PRESIDENT Ernesto Samper faces an uphill struggle for political survival this week after the Clinton administration decertified Colombia's efforts to combat drug traffic.
"What more proof does the world want of our commitment to this unequal struggle against drugs?" said Mr Samper. "We pay the costs, we suffer the deaths while others simply sit in judgment." Mr Samper, under investigation for allegedly receiving campaign funds from the Cali drug cartel, played up the anti American sentiment which greeted the decision.
The annual certification process, whereby countries deemed key producers or transshipment points for drugs entering the US are rated on their efforts to combat the traffic, was introduced in 1986. Negative certification means the US will cancel aid support, investment and loans and vote against Colombia before international financial institutions.

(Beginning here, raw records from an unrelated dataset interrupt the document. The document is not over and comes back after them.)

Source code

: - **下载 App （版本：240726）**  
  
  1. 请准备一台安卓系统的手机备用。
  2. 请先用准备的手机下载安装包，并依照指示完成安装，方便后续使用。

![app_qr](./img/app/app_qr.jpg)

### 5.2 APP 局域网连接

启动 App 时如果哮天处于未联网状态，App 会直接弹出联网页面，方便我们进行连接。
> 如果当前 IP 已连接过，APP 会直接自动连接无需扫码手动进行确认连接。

"This ruling benefits only the drug cartels themselves," the foreign minister, Mr Rodrigo Pardo, commented.
While taking time to sink in, the ruling will have serious consequences the key Colombian industries, notably oil and coffee. Decertification means a likely cut in trade privileges and a rise in import tariffs from zero to 8 per cent.
"How dare they sit in judgment on us, it's us who should certify the gringos," a middle aged shopper said in Bogota yesterday.

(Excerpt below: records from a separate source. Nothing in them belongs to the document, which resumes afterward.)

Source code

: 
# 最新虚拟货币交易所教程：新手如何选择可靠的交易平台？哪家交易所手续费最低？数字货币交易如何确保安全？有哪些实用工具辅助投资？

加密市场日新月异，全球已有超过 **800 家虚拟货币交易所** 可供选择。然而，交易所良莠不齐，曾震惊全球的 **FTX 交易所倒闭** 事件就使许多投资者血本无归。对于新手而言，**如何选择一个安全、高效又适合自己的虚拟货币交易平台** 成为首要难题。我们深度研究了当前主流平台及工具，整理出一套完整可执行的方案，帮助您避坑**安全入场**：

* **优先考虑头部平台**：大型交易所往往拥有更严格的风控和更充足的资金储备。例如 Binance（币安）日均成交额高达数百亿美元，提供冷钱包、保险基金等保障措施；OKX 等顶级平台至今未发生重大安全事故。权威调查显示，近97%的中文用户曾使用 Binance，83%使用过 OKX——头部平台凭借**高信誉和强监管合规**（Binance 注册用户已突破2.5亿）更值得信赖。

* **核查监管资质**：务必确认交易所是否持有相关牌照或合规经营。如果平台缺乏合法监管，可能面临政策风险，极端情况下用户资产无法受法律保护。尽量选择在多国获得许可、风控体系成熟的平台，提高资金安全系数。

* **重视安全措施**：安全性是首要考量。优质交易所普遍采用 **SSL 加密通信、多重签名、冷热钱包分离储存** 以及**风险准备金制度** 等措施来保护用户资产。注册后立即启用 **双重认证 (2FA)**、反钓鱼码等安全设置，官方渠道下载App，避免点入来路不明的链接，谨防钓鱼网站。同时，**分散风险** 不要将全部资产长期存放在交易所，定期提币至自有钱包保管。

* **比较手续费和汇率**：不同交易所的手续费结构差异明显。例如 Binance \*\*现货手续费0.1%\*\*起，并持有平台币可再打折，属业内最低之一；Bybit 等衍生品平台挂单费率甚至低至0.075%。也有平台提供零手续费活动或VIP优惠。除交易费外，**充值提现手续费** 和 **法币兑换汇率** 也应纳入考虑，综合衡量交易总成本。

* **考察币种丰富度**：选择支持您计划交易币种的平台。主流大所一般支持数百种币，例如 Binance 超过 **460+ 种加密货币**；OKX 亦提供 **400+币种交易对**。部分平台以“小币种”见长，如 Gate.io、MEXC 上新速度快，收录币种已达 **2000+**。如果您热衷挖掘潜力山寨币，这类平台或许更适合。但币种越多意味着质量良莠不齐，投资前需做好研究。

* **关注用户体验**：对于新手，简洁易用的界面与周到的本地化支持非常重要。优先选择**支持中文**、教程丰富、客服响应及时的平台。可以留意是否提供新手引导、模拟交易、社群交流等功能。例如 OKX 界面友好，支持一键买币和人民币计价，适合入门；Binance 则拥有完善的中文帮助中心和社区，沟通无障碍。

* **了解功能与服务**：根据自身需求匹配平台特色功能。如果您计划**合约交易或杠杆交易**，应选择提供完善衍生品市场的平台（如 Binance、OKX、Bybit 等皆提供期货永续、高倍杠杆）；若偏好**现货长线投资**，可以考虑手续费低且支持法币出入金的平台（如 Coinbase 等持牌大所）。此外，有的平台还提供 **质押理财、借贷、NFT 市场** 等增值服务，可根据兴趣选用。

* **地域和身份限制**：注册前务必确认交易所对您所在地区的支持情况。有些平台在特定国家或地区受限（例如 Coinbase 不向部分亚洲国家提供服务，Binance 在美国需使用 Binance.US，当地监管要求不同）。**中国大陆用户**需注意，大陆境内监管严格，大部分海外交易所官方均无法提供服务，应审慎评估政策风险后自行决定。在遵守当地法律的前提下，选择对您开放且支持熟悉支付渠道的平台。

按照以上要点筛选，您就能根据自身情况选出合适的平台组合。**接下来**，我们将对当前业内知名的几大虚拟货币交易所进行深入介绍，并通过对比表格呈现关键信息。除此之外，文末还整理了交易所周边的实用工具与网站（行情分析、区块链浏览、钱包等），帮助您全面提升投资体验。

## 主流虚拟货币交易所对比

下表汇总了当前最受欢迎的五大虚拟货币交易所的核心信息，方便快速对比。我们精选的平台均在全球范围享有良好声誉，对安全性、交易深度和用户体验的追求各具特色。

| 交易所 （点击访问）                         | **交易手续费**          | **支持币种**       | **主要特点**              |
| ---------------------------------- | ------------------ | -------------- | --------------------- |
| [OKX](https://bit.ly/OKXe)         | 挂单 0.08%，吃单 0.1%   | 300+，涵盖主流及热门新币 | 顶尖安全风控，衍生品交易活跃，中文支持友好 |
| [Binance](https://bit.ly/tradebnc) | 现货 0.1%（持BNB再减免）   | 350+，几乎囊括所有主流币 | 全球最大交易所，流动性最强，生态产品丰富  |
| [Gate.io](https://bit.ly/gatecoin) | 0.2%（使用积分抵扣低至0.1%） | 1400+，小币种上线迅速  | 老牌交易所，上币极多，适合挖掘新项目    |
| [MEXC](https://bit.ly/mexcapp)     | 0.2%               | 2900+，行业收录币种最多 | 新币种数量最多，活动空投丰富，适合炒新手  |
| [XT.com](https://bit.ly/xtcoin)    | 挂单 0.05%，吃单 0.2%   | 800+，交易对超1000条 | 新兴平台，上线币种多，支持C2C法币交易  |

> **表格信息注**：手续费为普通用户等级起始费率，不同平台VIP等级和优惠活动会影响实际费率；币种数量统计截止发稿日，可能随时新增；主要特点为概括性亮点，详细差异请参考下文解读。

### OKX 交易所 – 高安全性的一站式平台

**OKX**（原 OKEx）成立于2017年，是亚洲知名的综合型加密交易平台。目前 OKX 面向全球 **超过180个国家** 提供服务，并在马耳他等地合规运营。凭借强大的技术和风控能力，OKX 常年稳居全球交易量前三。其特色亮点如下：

After a virtual dead heat in the presidential election in 1994, Mr Samper won a narrow victory in the run off. Taped telephone conversations and the declaration of campaign officials left little doubt that Mr Samper knew about the contribution of up to £4 million by the Cali cartel, which supplies 80 per cent of the cocaine entering the US.

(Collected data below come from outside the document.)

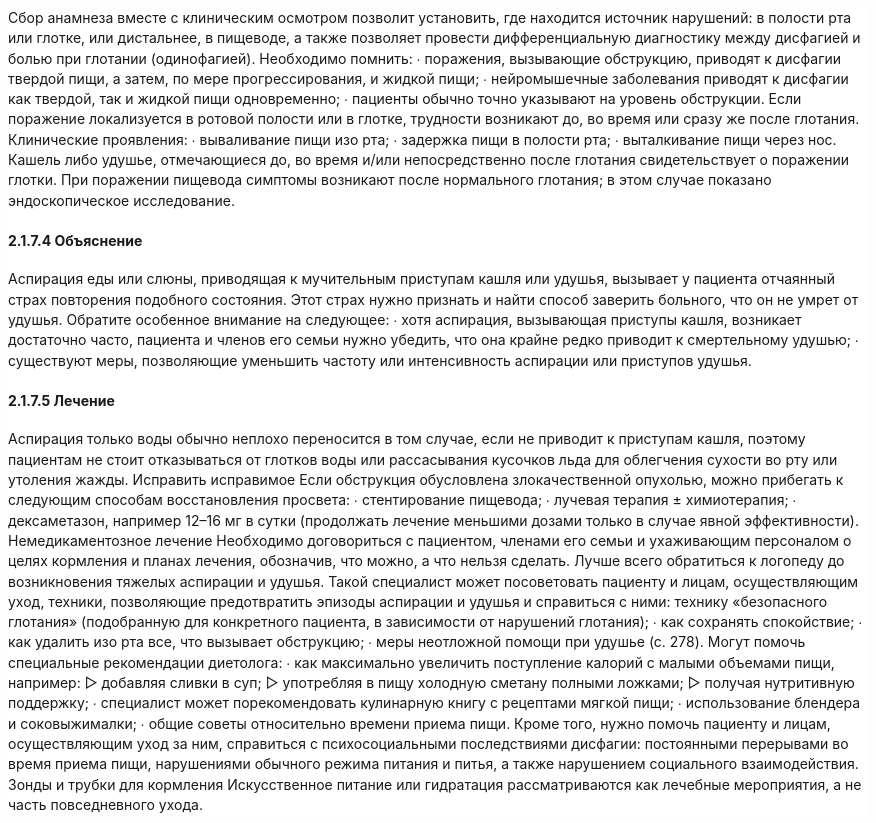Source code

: Сбор анамнеза вместе с клиническим осмотром позволит установить, где находится источник нарушений: в полости рта или глотке, или дистальнее, в пищеводе, а также позволяет провести дифференциальную диагностику между дисфагией и болью при глотании (одинофагией). Необходимо помнить:
∙ поражения, вызывающие обструкцию, приводят к дисфагии твердой
пищи, а затем, по мере прогрессирования, и жидкой пищи;
∙ нейромышечные заболевания приводят к дисфагии как твердой, так и жидкой пищи одновременно;
∙ пациенты обычно точно указывают на уровень обструкции.
Если поражение локализуется в ротовой полости или в глотке, трудности возникают до, во время или сразу же после глотания. Клинические проявления:
∙ вываливание пищи изо рта;
∙ задержка пищи в полости рта;
∙ выталкивание пищи через нос.
Кашель либо удушье, отмечающиеся до, во время и/или непосредственно после глотания свидетельствует о поражении глотки.
При поражении пищевода симптомы возникают после нормального глотания; в этом случае показано эндоскопическое исследование.
#### 2.1.7.4 Объяснение
Аспирация еды или слюны, приводящая к мучительным приступам кашля или удушья, вызывает у пациента отчаянный страх повторения подобного состояния. Этот страх нужно признать и найти способ заверить больного, что он не умрет от удушья. Обратите особенное внимание на следующее:
∙ хотя аспирация, вызывающая приступы кашля, возникает достаточно
часто, пациента и членов его семьи нужно убедить, что она крайне редко
приводит к смертельному удушью;
∙ существуют меры, позволяющие уменьшить частоту или интенсивность аспирации или приступов удушья.
#### 2.1.7.5 Лечение
Аспирация только воды обычно неплохо переносится в том случае, если не приводит к приступам кашля, поэтому пациентам не стоит отказываться от глотков воды или рассасывания кусочков льда для облегчения сухости во рту или утоления жажды. 
Исправить исправимое
Если обструкция обусловлена злокачественной опухолью, можно прибегать к следующим способам восстановления просвета:
   ∙ стентирование пищевода;
   ∙ лучевая терапия ± химиотерапия;
   ∙ дексаметазон, например 12–16 мг в сутки (продолжать лечение меньшими дозами только в случае явной эффективности).
Немедикаментозное лечение
Необходимо договориться с пациентом, членами его семьи и ухаживающим персоналом о целях кормления и планах лечения, обозначив, что можно, а что нельзя сделать.
Лучше всего обратиться к логопеду до возникновения тяжелых аспирации и удушья. Такой специалист может посоветовать пациенту и лицам, осуществляющим уход, техники, позволяющие предотвратить эпизоды аспирации и удушья и справиться с ними:
технику «безопасного глотания» (подобранную для конкретного пациента, в зависимости от нарушений глотания);
   ∙ как сохранять спокойствие;
   ∙ как удалить изо рта все, что вызывает обструкцию;
   ∙ меры неотложной помощи при удушье (с. 278). Могут помочь специальные рекомендации диетолога:
   ∙ как максимально увеличить поступление калорий с малыми объемами
пищи, например:
▷  добавляя сливки в суп;
▷  употребляя в пищу холодную сметану полными ложками;
▷  получая нутритивную поддержку;
   ∙ специалист может  порекомендовать  кулинарную  книгу  с  рецептами
мягкой пищи;
   ∙ использование блендера и соковыжималки;
   ∙ общие советы относительно времени приема пищи.
Кроме того, нужно помочь пациенту и лицам, осуществляющим уход за ним, справиться с психосоциальными последствиями дисфагии: постоянными перерывами во время приема пищи, нарушениями обычного режима питания и питья, а также нарушением социального взаимодействия.
Зонды и трубки для кормления
Искусственное питание или гидратация рассматриваются как лечебные мероприятия, а не часть повседневного ухода.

The cartel has channelled billions of dollars into legitimate Colombian businesses, buying football teams, holiday resorts, shopping malls and politicians.
President Samper insists on his total innocence and has agreed to hold an inquiry. A previous parliamentary inquiry found no grounds to proceed against the president, but an independent commission linked 20 Liberal deputies to the illicit fund scandal.
"If a serious independent inquiry was ever held, the congress and the senate would be wiped off the map," Mr Eduardo Umana Mendoza, a leading anti corruption lawyer, told The Irish Times.
Recent polls augur badly for Mr Samper, as 65 per cent of Colombians said the parliament "could not be trusted" with the investigation. The decertification process may finally unseat Mr Samper, as Colombia's business leaders feel the pinch and withdraw a vital source of support.
The Samper administration performed well in combating drug traffic in 1995, as six of the seven Cali cartel leaders were imprisoned, 25,000 hectares of coca cultivation were destroyed, 573 processing laboratories dismantled, and 2,364 alleged drug traffickers arrested.
Such successes should have guaranteed full certification, but the doubts hanging over Mr Samper tilted Mr Clinton towards punishment rather than reward.